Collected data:
___
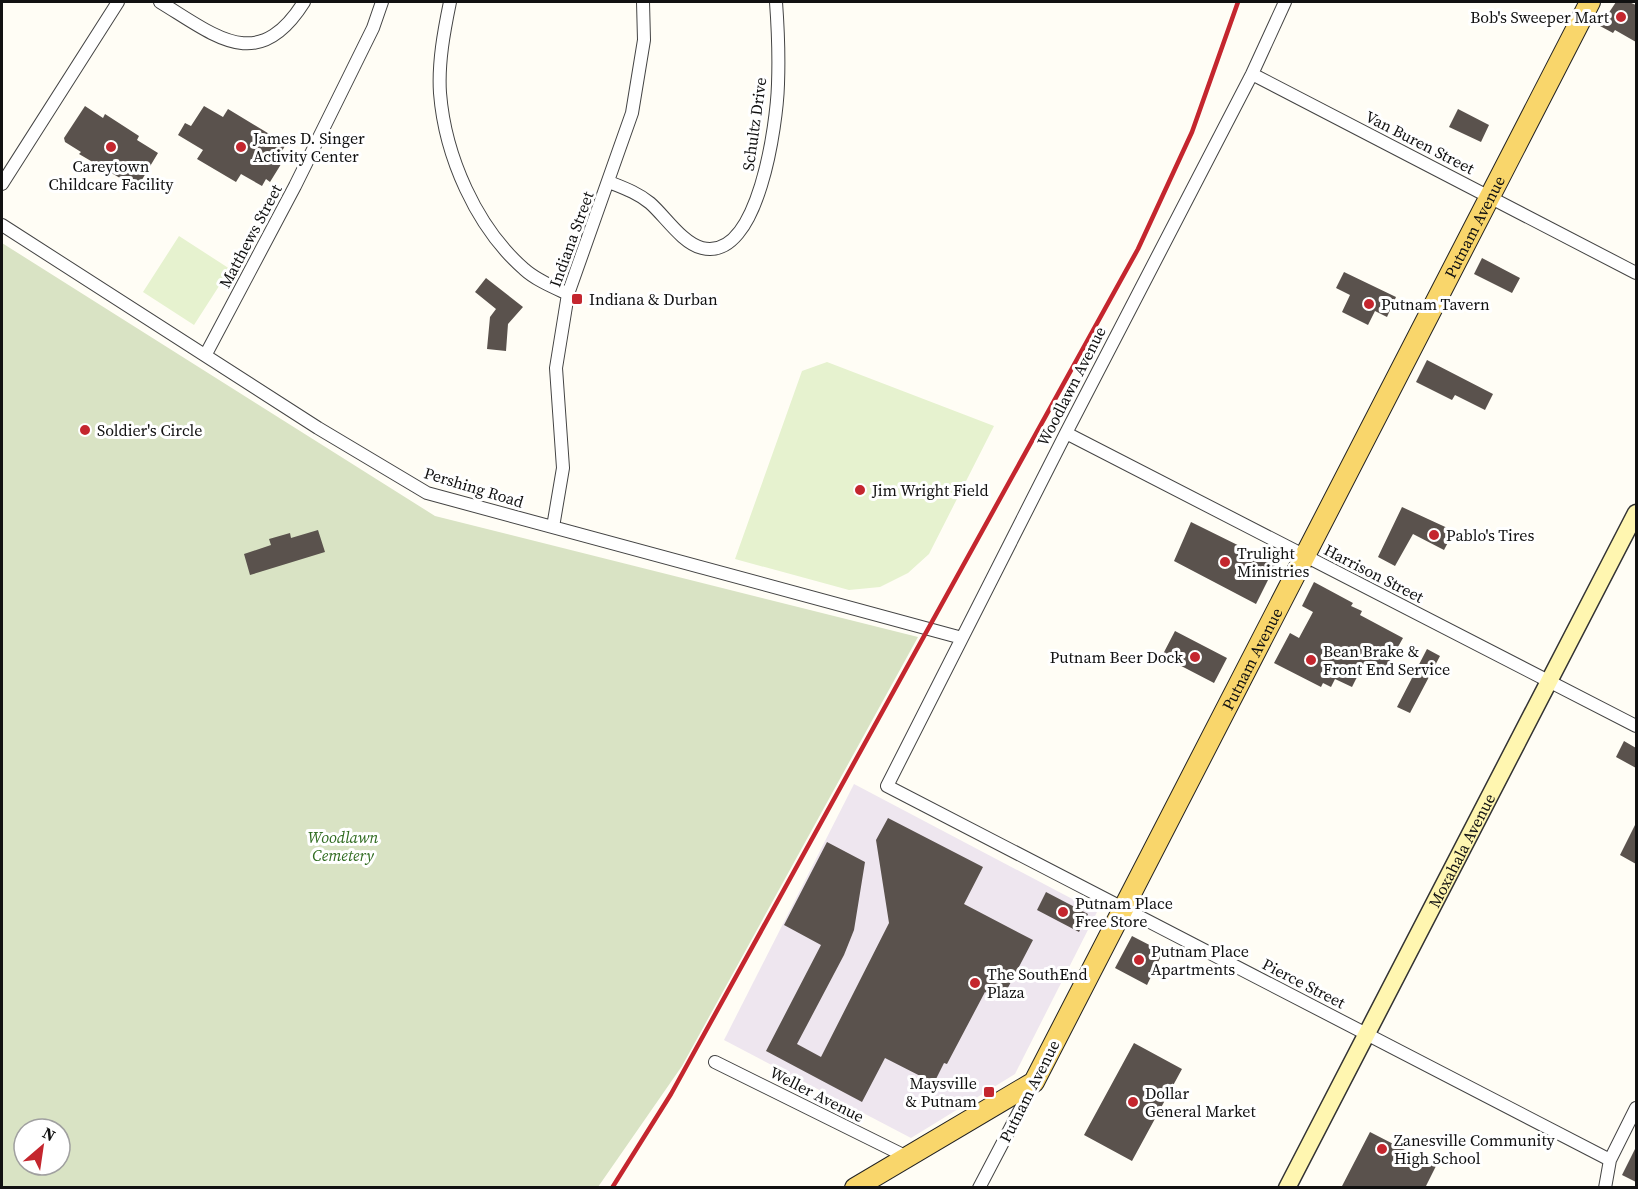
<svg xmlns="http://www.w3.org/2000/svg" width="1638" height="1189" viewBox="0 0 1638 1189" font-family="'Source Serif 4',serif">
<style>
.industrial{fill:#eee6ef}
.cemetery{fill:#d9e3c4;fill-rule:evenodd}
.pitch{fill:#e6f2cf}
.building{fill:#5a524d}
.lines{fill:none;stroke-linecap:round;stroke-linejoin:round}
.street-casing{stroke:#444;stroke-width:14}
.secondary-casing{stroke:#333;stroke-width:19}
.primary-casing{stroke:#222;stroke-width:22}
.street{stroke:#fff;stroke-width:12}
.secondary{stroke:#fff6b0;stroke-width:16}
.primary{stroke:#f9d66b;stroke-width:20}
.rail{stroke:#c4262e;stroke-width:4.5}
.poi-dot{fill:#c4262e;stroke:#fff;stroke-width:2}
.labels{text-anchor:middle;stroke-width:6;stroke-linejoin:round;paint-order:stroke}
.poi-label{font-size:16px;fill:#111;stroke:#fff;text-anchor:start}
.street-label{font-size:16px;fill:#111;stroke:#fff}
.park-label{font-size:16px;font-style:italic;fill:#2f6b1f;stroke:#fff}
</style>
<rect width="100%" height="100%" fill="#fffdf5"/>
<path class="industrial" d="M854,784L1097,912L1015,1074L911,1138L724,1040Z"/>
<path class="cemetery" d="M2,243L435,516L918,637L682,1066L598,1187H2ZM24,1129H60V1165H24Z"/>
<path class="pitch" d="M179,236L230,269L194,325L143,292Z
M827,362L994,426L929,554L908,573L880,587L849,590L735,559L802,371Z"/>
<path class="building" d="M1616,2H1629L1636,5V42L1615,30L1613,33L1600,26Z
M85,106L103,118L105,114L139,136L137,140L158,153L137,188L79,154L81,152L65,142L64,138Z
M204,106L223,117L228,109L286,144L278,158L283,161L270,182L266,179L262,186L241,174L236,182L197,159L203,150L178,135L185,123L191,126Z
M1458,109L1489,125L1481,142L1449,127Z
M1482,258L1520,278L1512,293L1474,274Z
M1344,272L1396,297L1387,317L1375,311L1368,325L1342,312L1350,295L1336,288Z
M486,278L523,307L508,324L506,351L487,349L490,317L496,309L475,292Z
M1427,360L1493,394L1485,410L1455,395L1452,400L1416,382Z
M1402,507L1454,531L1444,550L1413,534L1395,566L1378,557Z
M1191,522L1276,564L1256,604L1174,561Z
M318,530L325,552L250,575L244,554L271,545L269,539L290,533L291,538Z
M1314,582L1353,603L1351,606L1362,611L1360,615L1403,638L1382,675L1363,665L1352,687L1335,679L1331,687L1323,683L1321,687L1274,663L1290,633L1299,638L1313,612L1302,606Z
M1175,631L1227,658L1214,683L1162,656Z
M1427,649L1440,656L1410,713L1397,707Z
M1624,741L1636,748V768L1616,757Z
M888,818L983,867L964,904L1033,940L1001,1001L985,992L947,1064L944,1063L934,1083L885,1058L862,1102L766,1051L821,945L784,925L827,842L865,862L854,930L844,955L797,1044L821,1057L889,923L876,840Z
M1636,823V864L1620,855Z
M1046,892L1088,914L1079,932L1037,910Z
M1132,936L1163,952L1147,985L1115,968Z
M1134,1043L1182,1069L1132,1161L1084,1135Z
M1370,1132L1436,1166L1425,1188H1341Z
M1636,1147V1182L1622,1175Z"/>
<g class="lines">
<g class="street-casing">
<path id="street" d="M160,2C216,36 258,75 304,2
M450,2C444,31 438,63 440,93C445,156 476,227 524,269C536,280 553,287 568,294
M1285,2L1252,74L1066,433L887,786L1610,1160
M1252,74L1636,273
M609,182C624,188 638,193 650,203C665,216 682,243 702,248C759,262 777,122 778,84C779,57 778,29 776,2
M2,184L118,2
M2,225L318,428L427,493L962,638
M206,354L295,186L373,28L382,2
M1066,433L1636,726
M553,527L563,468L556,368L568,294L632,113L644,40L643,2
M715,1062L905,1156
M979,1188L1033,1085
M1605,1188L1610,1160L1636,1108"/>
</g>
<g class="secondary-casing">
<g id="secondary">
<path id="s1" d="M1287,1188L1636,513"/>
</g>
</g>
<g class="primary-casing">
<g id="primary">
<path id="s2" d="M855,1188L1034,1082L1590,2"/>
</g>
</g>
<use href="#street" class="street"/>
<use href="#secondary" class="secondary"/>
<use href="#primary" class="primary"/>
<path class="rail" d="M612,1188L671,1094L1138,249L1192,132L1238,2"/>
</g>
<g class="poi-dot">
<circle cx="1621" cy="17" r="6"/>
<circle cx="111" cy="147" r="6"/>
<circle cx="241" cy="147" r="6"/>
<rect x="571" y="293" width="12" height="12" rx="3"/>
<circle cx="1369" cy="304" r="6"/>
<circle cx="85" cy="430" r="6"/>
<circle cx="860" cy="490" r="6"/>
<circle cx="1434" cy="535" r="6"/>
<circle cx="1225" cy="562" r="6"/>
<circle cx="1195" cy="657" r="6"/>
<circle cx="1311" cy="660" r="6"/>
<circle cx="1063" cy="912" r="6"/>
<circle cx="1139" cy="960" r="6"/>
<circle cx="975" cy="983" r="6"/>
<rect x="983" y="1086" width="12" height="12" rx="3"/>
<circle cx="1133" cy="1102" r="6"/>
<circle cx="1382" cy="1149" r="6"/>
</g>
<g class="labels">
<g class="poi-label">
<text x="1609" y="23" text-anchor="end">Bob's Sweeper Mart</text>
<text x="253" y="144">James D. Singer<tspan x="253" dy="18">Activity Center</tspan></text>
<text x="111" y="172" text-anchor="middle">Careytown<tspan x="111" dy="18">Childcare Facility</tspan></text>
<text x="589" y="305">Indiana &amp; Durban</text>
<text x="1381" y="310">Putnam Tavern</text>
<text x="97" y="436">Soldier's Circle</text>
<text x="872" y="496">Jim Wright Field</text>
<text x="1446" y="541">Pablo's Tires</text>
<text x="1237" y="559">Trulight<tspan x="1237" dy="18">Ministries</tspan></text>
<text x="1323" y="657">Bean Brake &amp;<tspan x="1323" dy="18">Front End Service</tspan></text>
<text x="1183" y="663" text-anchor="end">Putnam Beer Dock</text>
<text x="1075" y="909">Putnam Place<tspan x="1075" dy="18">Free Store</tspan></text>
<text x="1151" y="957">Putnam Place<tspan x="1151" dy="18">Apartments</tspan></text>
<text x="987" y="980">The SouthEnd<tspan x="987" dy="18">Plaza</tspan></text>
<text x="977" y="1089" text-anchor="end">Maysville<tspan x="977" dy="18">&amp; Putnam</tspan></text>
<text x="1145" y="1099">Dollar<tspan x="1145" dy="18">General Market</tspan></text>
<text x="1394" y="1146">Zanesville Community<tspan x="1394" dy="18">High School</tspan></text>
</g>
<g class="street-label">
<text transform="translate(754 124) rotate(-82)" y="6">Schultz Drive</text>
<text transform="translate(1420 142) rotate(27)" y="6">Van Buren Street</text>
<text dy="6" stroke="none"><textPath href="#s2" startOffset="1170">Putnam Avenue</textPath></text>
<text transform="translate(250 236) rotate(-62)" y="6">Matthews Street</text>
<text transform="translate(571 239) rotate(-70)" y="6">Indiana Street</text>
<text transform="translate(1071 386) rotate(-63)" y="6">Woodlawn Avenue</text>
<text transform="translate(474 487) rotate(17)" y="6">Pershing Road</text>
<text transform="translate(1374 573) rotate(27)" y="6">Harrison Street</text>
<text dy="6" stroke="none"><textPath href="#s2" startOffset="684">Putnam Avenue</textPath></text>
<text dy="6" stroke="none"><textPath href="#s1" startOffset="380">Moxahala Avenue</textPath></text>
<text transform="translate(1304 983) rotate(27)" y="6">Pierce Street</text>
<text transform="translate(1029 1091) rotate(-63)" y="6">Putnam Avenue</text>
<text transform="translate(817 1094) rotate(27)" y="6">Weller Avenue</text>
</g>
<g class="park-label">
<text x="343" y="843">Woodlawn<tspan x="343" dy="18">Cemetery</tspan></text>
</g>
</g>
<rect width="1638" height="1189" fill="none" stroke="#111111" stroke-width="6"/>
<g transform="translate(42 1147) rotate(29)"><circle r="28" fill="#ffffff" stroke="#a0a0a0" stroke-width="1.5"/>
<path d="M0-4.5L10 22L0 15L-10 22Z" fill="#c4262e"/>
<text y="-9" font-size="16" font-weight="bold" text-anchor="middle" fill="#111111">N</text>
</g>
</svg>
___
### Task instructions
Go through the entries and filter for lines holding the word "none"; copy each match.

### Response to this exercise
.lines{fill:none;stroke-linecap:round;stroke-linejoin:round}
<text dy="6" stroke="none"><textPath href="#s2" startOffset="1170">Putnam Avenue</textPath></text>
<text dy="6" stroke="none"><textPath href="#s2" startOffset="684">Putnam Avenue</textPath></text>
<text dy="6" stroke="none"><textPath href="#s1" startOffset="380">Moxahala Avenue</textPath></text>
<rect width="1638" height="1189" fill="none" stroke="#111111" stroke-width="6"/>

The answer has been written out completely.